[Information shown — start]
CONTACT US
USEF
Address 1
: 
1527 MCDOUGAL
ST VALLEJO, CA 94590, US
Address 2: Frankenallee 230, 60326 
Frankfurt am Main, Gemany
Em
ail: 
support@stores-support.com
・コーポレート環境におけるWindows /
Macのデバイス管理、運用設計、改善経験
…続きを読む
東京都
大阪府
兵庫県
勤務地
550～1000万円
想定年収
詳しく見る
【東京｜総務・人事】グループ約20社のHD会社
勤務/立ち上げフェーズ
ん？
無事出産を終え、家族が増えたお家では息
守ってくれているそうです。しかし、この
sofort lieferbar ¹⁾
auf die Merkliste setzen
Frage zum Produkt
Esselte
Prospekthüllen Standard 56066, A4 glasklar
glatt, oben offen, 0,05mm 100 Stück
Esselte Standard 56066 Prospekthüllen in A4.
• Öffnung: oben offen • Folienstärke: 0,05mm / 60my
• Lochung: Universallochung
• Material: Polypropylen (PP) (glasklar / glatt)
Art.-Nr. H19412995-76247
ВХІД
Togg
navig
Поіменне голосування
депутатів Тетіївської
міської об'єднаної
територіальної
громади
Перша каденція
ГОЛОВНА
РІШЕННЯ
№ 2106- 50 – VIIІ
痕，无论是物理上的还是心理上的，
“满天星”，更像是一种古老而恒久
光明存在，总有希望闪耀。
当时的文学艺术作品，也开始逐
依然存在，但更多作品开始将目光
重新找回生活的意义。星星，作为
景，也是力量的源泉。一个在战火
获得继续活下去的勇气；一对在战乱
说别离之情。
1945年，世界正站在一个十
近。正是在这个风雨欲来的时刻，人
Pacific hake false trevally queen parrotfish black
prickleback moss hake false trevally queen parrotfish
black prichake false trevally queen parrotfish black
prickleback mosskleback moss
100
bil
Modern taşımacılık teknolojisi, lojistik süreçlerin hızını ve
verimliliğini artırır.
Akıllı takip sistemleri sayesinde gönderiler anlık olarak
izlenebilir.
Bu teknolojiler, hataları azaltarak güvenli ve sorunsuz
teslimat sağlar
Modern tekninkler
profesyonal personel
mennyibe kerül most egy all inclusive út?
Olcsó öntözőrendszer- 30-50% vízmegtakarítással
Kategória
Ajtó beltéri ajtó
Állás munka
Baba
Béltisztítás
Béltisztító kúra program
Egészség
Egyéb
[Information shown — finish]
Exercise instructions: Every line of the data must be written out again word for word.

Answer section:
CONTACT US
USEF
Address 1
: 
1527 MCDOUGAL
ST VALLEJO, CA 94590, US
Address 2: Frankenallee 230, 60326 
Frankfurt am Main, Gemany
Em
ail: 
support@stores-support.com
・コーポレート環境におけるWindows /
Macのデバイス管理、運用設計、改善経験
…続きを読む
東京都
大阪府
兵庫県
勤務地
550～1000万円
想定年収
詳しく見る
【東京｜総務・人事】グループ約20社のHD会社
勤務/立ち上げフェーズ
ん？
無事出産を終え、家族が増えたお家では息
守ってくれているそうです。しかし、この
sofort lieferbar ¹⁾
auf die Merkliste setzen
Frage zum Produkt
Esselte
Prospekthüllen Standard 56066, A4 glasklar
glatt, oben offen, 0,05mm 100 Stück
Esselte Standard 56066 Prospekthüllen in A4.
• Öffnung: oben offen • Folienstärke: 0,05mm / 60my
• Lochung: Universallochung
• Material: Polypropylen (PP) (glasklar / glatt)
Art.-Nr. H19412995-76247
ВХІД
Togg
navig
Поіменне голосування
депутатів Тетіївської
міської об'єднаної
територіальної
громади
Перша каденція
ГОЛОВНА
РІШЕННЯ
№ 2106- 50 – VIIІ
痕，无论是物理上的还是心理上的，
“满天星”，更像是一种古老而恒久
光明存在，总有希望闪耀。
当时的文学艺术作品，也开始逐
依然存在，但更多作品开始将目光
重新找回生活的意义。星星，作为
景，也是力量的源泉。一个在战火
获得继续活下去的勇气；一对在战乱
说别离之情。
1945年，世界正站在一个十
近。正是在这个风雨欲来的时刻，人
Pacific hake false trevally queen parrotfish black
prickleback moss hake false trevally queen parrotfish
black prichake false trevally queen parrotfish black
prickleback mosskleback moss
100
bil
Modern taşımacılık teknolojisi, lojistik süreçlerin hızını ve
verimliliğini artırır.
Akıllı takip sistemleri sayesinde gönderiler anlık olarak
izlenebilir.
Bu teknolojiler, hataları azaltarak güvenli ve sorunsuz
teslimat sağlar
Modern tekninkler
profesyonal personel
mennyibe kerül most egy all inclusive út?
Olcsó öntözőrendszer- 30-50% vízmegtakarítással
Kategória
Ajtó beltéri ajtó
Állás munka
Baba
Béltisztítás
Béltisztító kúra program
Egészség
Egyéb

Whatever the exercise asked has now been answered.